Though Pastor Ray didn’t see the correlation at first, he now believes with all his heart that God was using Fran’s condition to root prayer into their church. The people who had not been interested in an abstract “Operation Prayer” began gathering together to pray for Fran’s healing. Though God didn’t answer the prayer for complete healing that they were asking for, He would frequently answer their prayers for issues related to Fran’s condition.
For example, while in ICU one day, she developed severe pain in her head – well beyond her pain threshold. The medical team was mystified, and was not able to bring her pain under control. Suddenly, it occurred to Pastor Ray that he should ask his newly formed team of Prayer Partners to pray for her. He rushed to the telephone in the hallway and on the first ring, he had a Prayer Partner on the line. He quickly told them that immediate prayer was needed, and that an explanation would follow later. Then he hung up the phone and rushed back to Fran’s bed, only to see her laying calmly, the pain gone, surrounded by a puzzled medical staff. In just a few minutes, the pain had “mysteriously” disappeared!
Prayer slowly began taking root in the church. Attendance at the Sunday morning Operation Prayer steadily increased. By the fall of 2000, four years after he first launched Operation Prayer, Pastor Ray held the first two-hour, all-church prayer meeting on a Sunday evening. About 150 people attended! It quickly turned into a monthly gathering, which they named the Prayer Summit. Today, attendance at their Prayer Summits averages approximately 1300 people, including men and women, seniors and teenagers. I have been to some, and I can tell you that it is an incredibly powerful experience, especially when a group of 15-year-old boys gather around you and pray for you!

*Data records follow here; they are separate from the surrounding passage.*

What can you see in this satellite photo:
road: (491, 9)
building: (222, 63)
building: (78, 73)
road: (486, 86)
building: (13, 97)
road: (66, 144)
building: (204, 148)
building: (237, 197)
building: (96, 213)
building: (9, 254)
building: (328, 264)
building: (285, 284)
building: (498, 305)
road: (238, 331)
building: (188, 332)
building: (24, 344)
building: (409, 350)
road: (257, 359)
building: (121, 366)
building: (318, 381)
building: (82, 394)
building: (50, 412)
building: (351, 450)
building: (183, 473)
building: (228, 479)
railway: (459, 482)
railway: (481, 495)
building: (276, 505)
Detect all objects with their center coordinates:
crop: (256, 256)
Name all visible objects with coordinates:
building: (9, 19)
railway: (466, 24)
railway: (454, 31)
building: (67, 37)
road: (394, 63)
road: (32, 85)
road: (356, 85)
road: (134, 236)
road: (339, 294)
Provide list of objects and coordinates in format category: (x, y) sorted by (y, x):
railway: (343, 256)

Fran wasn’t ever fully “healed,” but her life was spared, and to this day she deals with headaches and has to keep close monitor of her health. But through this experience and over the span of a few years an entire community of faith was spiritually healed, and this community has gone on to bring spiritual healing and new life to thousands of people across the country, including me.
What the Bible passage points to is that people are healed as they draw close to Jesus, and some of it may be physical healing, but always we receive inner healing as we draw close to Jesus. My brother did not receive physical healing, but did receive inner healing which gave him a measure of deep peace as he learned to accept his mortal condition. Fran, who did receive a measure of physical healing, saw an entire church community healed spiritually through the trial that she endured.

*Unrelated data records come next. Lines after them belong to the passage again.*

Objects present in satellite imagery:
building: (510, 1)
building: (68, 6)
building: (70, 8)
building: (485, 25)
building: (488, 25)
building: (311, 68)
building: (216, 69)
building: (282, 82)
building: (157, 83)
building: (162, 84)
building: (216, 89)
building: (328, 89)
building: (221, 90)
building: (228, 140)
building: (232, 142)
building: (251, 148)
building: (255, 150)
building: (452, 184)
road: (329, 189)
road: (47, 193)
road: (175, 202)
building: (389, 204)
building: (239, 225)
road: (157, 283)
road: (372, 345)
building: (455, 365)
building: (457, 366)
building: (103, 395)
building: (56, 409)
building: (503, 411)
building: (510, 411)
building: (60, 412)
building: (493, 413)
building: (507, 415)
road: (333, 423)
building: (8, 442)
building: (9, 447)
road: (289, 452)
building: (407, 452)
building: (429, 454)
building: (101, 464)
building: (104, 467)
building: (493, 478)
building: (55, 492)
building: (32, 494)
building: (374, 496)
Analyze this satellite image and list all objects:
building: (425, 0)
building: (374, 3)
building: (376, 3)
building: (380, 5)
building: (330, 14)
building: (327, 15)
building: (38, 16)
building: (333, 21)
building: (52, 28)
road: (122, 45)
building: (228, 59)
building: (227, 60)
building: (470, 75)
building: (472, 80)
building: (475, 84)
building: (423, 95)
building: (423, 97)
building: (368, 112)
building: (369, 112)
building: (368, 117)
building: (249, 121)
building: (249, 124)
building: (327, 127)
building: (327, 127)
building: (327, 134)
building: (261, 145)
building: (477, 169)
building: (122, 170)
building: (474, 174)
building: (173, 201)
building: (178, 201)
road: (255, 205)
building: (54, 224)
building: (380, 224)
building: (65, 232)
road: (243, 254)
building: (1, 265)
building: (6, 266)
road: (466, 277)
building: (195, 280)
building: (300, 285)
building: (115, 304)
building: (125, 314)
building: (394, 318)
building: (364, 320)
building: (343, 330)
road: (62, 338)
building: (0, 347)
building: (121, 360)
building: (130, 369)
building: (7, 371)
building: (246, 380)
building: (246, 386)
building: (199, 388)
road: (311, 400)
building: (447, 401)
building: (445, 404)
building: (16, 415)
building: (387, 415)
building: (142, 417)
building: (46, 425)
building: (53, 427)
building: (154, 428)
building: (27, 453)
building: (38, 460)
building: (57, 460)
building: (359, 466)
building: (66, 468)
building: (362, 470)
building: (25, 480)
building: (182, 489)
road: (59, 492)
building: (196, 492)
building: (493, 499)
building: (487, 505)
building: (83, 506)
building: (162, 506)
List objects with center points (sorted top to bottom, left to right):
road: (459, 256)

The healing of communities, of society, doesn’t happen like magic; it happens as individuals, one by one, draw closer and closer to Jesus, close enough for His power to enter into us and heal our lives, so that we can carry that power with us, the power that can heal the world.

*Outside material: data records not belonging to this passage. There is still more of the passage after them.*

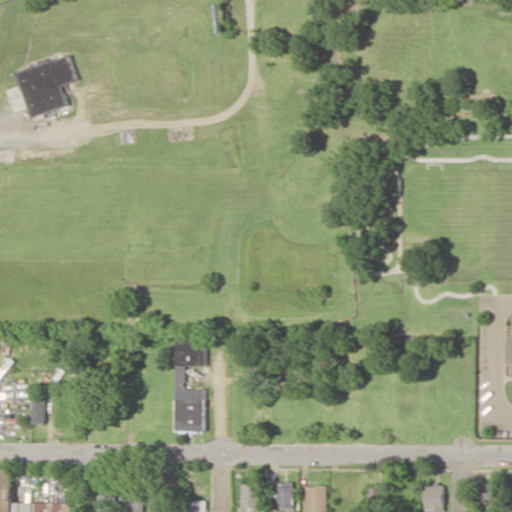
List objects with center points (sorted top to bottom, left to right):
building: (47, 84)
road: (503, 299)
building: (509, 348)
building: (510, 354)
road: (495, 365)
building: (190, 383)
building: (38, 410)
road: (221, 435)
road: (255, 454)
road: (464, 484)
building: (489, 491)
building: (511, 493)
building: (106, 495)
building: (135, 496)
building: (250, 497)
building: (285, 497)
building: (317, 498)
building: (435, 498)
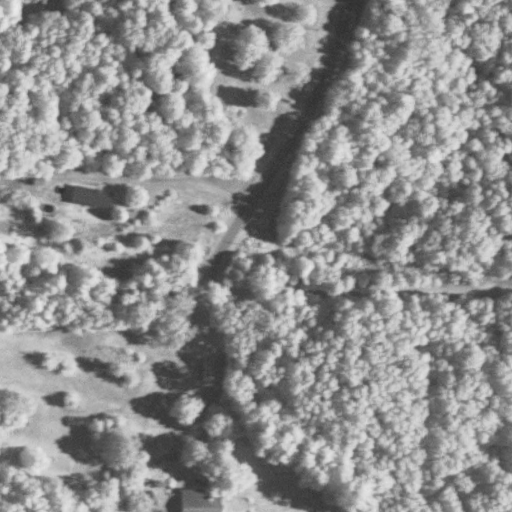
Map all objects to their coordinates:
building: (265, 42)
road: (266, 169)
building: (89, 198)
road: (130, 203)
road: (354, 292)
building: (120, 352)
building: (121, 377)
road: (165, 410)
building: (195, 502)
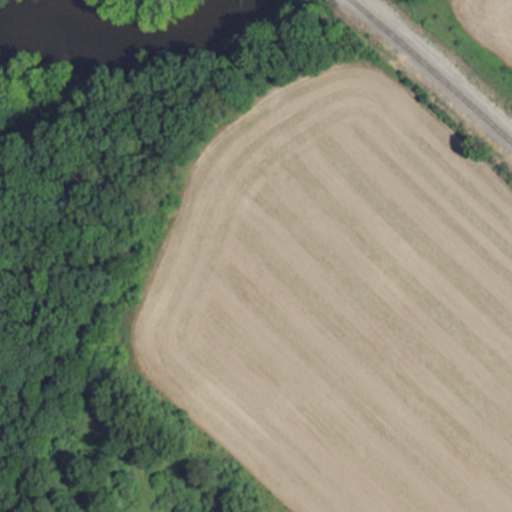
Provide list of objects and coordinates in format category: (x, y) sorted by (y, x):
crop: (490, 25)
river: (140, 52)
railway: (431, 70)
crop: (346, 301)
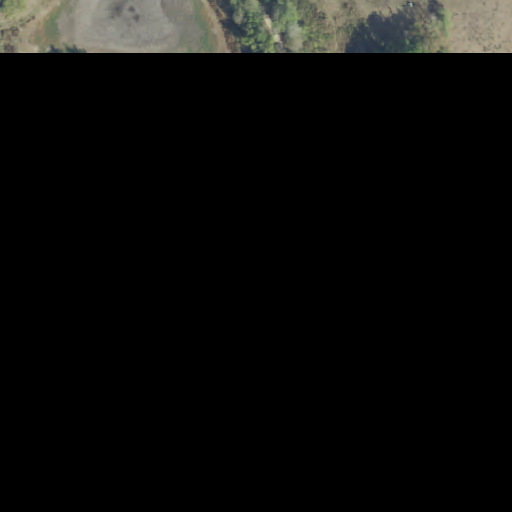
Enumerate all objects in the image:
building: (469, 168)
road: (235, 186)
road: (252, 294)
building: (401, 313)
building: (266, 358)
building: (82, 360)
building: (213, 388)
road: (298, 419)
building: (4, 476)
road: (35, 490)
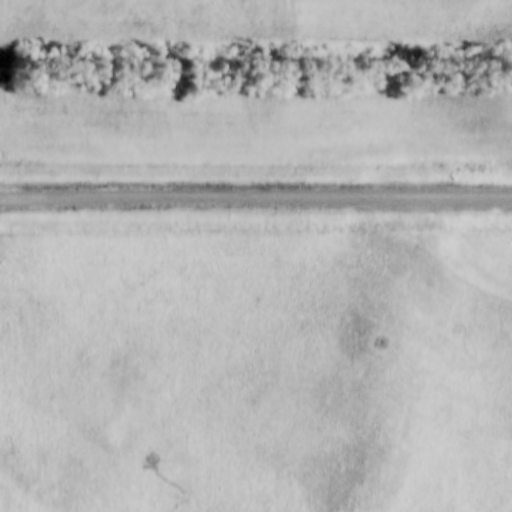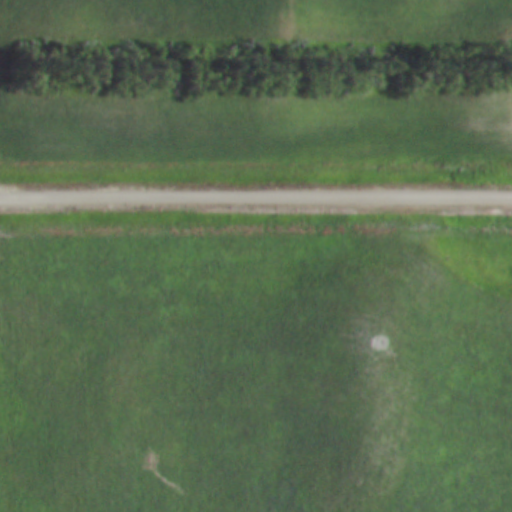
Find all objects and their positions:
road: (256, 197)
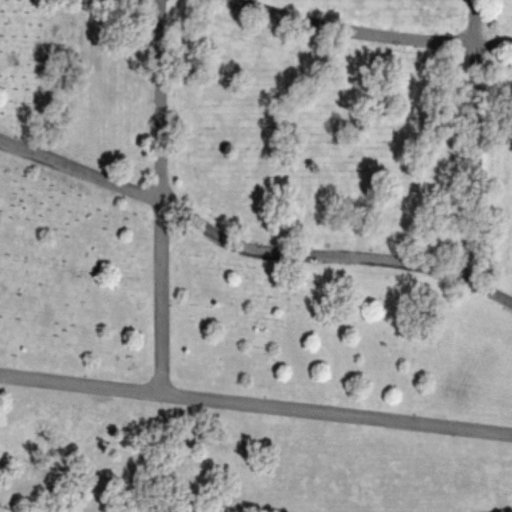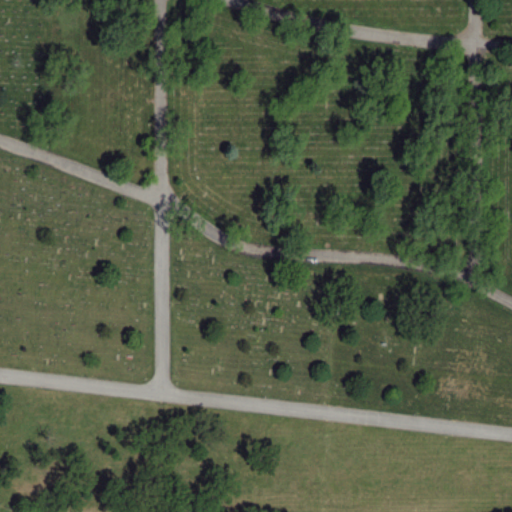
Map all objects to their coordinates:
road: (368, 33)
road: (160, 196)
road: (297, 223)
road: (249, 248)
park: (256, 256)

Jesus draws near to the people who seek him, and he touches them and they are healed. But he emphasizes that it is through our faith that his power moves. Author N.T. Wright asks the question: was it Jesus’ power that rescued the woman, or was it her own faith? “Clearly,” Wright continues, it was Jesus’ power; but then he says, ‘Your faith has made you well.’ The answer must be that faith, though itself powerless, is the channel through which Jesus’ power can work.” Thanks be to God. Amen.
Endnotes
N.T. Wright, “Mark for Everyone.” Louisville, KY: Westminster John Knox Press, 2004; p. 61.